Perhaps we’re best friends with one of them, perhaps we’re related to one, or perhaps we are one of them ourselves (or maybe we used to be), but we all know one.
We all know that person: the one who can’t sit through a romantic movie without making a cynical comment on love, the one who nods politely when you begin talking about your significant other and proceeds to quickly change the subject, or the one who posts perhaps one too many comments about how wrapped up people have become in their relationships.
And naturally, they probably have their reasons. Perhaps they were burned by someone they truly, deeply loved and cared for. Perhaps they’re just getting out of a relationship and don’t want to be reminded of the days spent in it. Or perhaps they’ve never had the opportunity to experience true love for themselves.
But really, folks, what happened to the celebration of love?
There’s an important lesson to be learned in the love that exists in others’ lives. I watch my parents beam at each other from across the table. I watch my grandparents kiss and be noticeably in love after dealing with each other for over 50 years of marriage. I watch that elderly couple go for a walk hand-in-hand night after night. I watch as my aunt drives daily to spend the day with my uncle – even though she’s visibly exhausted and drained, you can see that it’s love that fuels her. I watch, and I learn. I learn that it’s only these kinds of love that are worth engaging in. Not that love is an optional experience, but regardless. The visible kind of love. The kind of love that makes all of your single friends want to slap you in the face because you won’t stop being so damn happy. The kind of love that leaves you smiling for days on end. The engulfing kind of love.
We should all strive to prevent losing sight of the importance that is our loved ones’ happiness. Our individual problems shouldn’t trump their bliss. Ever. We, as a society, have a tendency to not be genuinely happy for those around us, and it’s an absolute shame. Relish in your friends’ happiness. Share it with them. Take a piece of the pie. Because I guarantee that your loved ones look ten times more beautiful with a genuine smile upon their face, and our world needs that beauty.
Your loved ones’ happiness shouldn’t be a reminder of your own lack thereof. Instead, it should be a beacon of hope. It exists. It’s attainable. And you may just be able to learn a thing or two about it by opening your eyes.

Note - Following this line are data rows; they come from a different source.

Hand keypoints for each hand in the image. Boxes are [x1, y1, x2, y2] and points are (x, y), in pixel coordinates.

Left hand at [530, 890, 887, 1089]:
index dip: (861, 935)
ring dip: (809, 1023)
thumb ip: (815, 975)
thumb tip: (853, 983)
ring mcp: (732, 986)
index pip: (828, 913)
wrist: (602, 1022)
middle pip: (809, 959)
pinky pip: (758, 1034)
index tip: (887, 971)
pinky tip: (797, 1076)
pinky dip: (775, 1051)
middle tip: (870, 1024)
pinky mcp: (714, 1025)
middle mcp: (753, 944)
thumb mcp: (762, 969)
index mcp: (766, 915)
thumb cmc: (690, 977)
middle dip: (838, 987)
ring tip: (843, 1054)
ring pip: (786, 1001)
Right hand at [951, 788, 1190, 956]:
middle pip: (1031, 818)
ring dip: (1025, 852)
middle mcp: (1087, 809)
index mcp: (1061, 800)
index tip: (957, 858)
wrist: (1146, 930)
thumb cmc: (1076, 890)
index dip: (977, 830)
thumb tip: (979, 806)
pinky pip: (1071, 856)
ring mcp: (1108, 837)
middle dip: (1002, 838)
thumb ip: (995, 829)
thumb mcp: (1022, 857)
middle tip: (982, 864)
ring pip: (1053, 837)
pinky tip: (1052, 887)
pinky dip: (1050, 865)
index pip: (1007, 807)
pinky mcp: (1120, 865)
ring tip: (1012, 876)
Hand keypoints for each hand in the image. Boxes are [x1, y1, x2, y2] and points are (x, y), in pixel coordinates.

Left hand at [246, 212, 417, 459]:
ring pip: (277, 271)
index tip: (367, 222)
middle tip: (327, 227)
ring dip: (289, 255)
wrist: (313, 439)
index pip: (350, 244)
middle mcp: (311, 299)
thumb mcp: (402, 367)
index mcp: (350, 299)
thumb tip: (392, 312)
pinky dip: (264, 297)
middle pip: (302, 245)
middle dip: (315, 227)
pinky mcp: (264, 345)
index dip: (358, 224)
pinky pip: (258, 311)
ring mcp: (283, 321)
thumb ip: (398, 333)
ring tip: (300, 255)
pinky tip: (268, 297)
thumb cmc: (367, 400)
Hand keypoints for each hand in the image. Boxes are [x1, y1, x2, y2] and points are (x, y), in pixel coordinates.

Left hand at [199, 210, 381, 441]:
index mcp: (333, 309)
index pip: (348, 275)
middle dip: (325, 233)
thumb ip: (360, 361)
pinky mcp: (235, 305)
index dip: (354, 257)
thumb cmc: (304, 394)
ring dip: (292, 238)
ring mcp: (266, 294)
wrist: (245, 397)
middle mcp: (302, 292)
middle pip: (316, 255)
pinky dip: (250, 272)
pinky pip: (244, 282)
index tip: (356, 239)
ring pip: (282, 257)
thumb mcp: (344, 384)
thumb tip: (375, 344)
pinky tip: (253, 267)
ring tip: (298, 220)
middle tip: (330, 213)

No one wants to see their loved ones in pain. So sit there and smile and engage as your friend tells you the story (for the third time) of how her boyfriend proposed to her, and be just as excited as you were the first time. Watch that couple kiss in public for the 102nd time and smile darnit, because it really is quite sweet (though perhaps overdone sometimes). I know it’s not always easy, but be happy if they’re happy. And know that one day, you’ll find the sort of happy love they’ve all stumbled upon. But quite frankly – be content being a smiling bystander for now. It’s their turns to shine.
Sometimes it’s just a matter of finding love in all of the right places. And sometimes, just sometimes, that right place is in the people beside us all along.
Let love drive others. Let love drive you.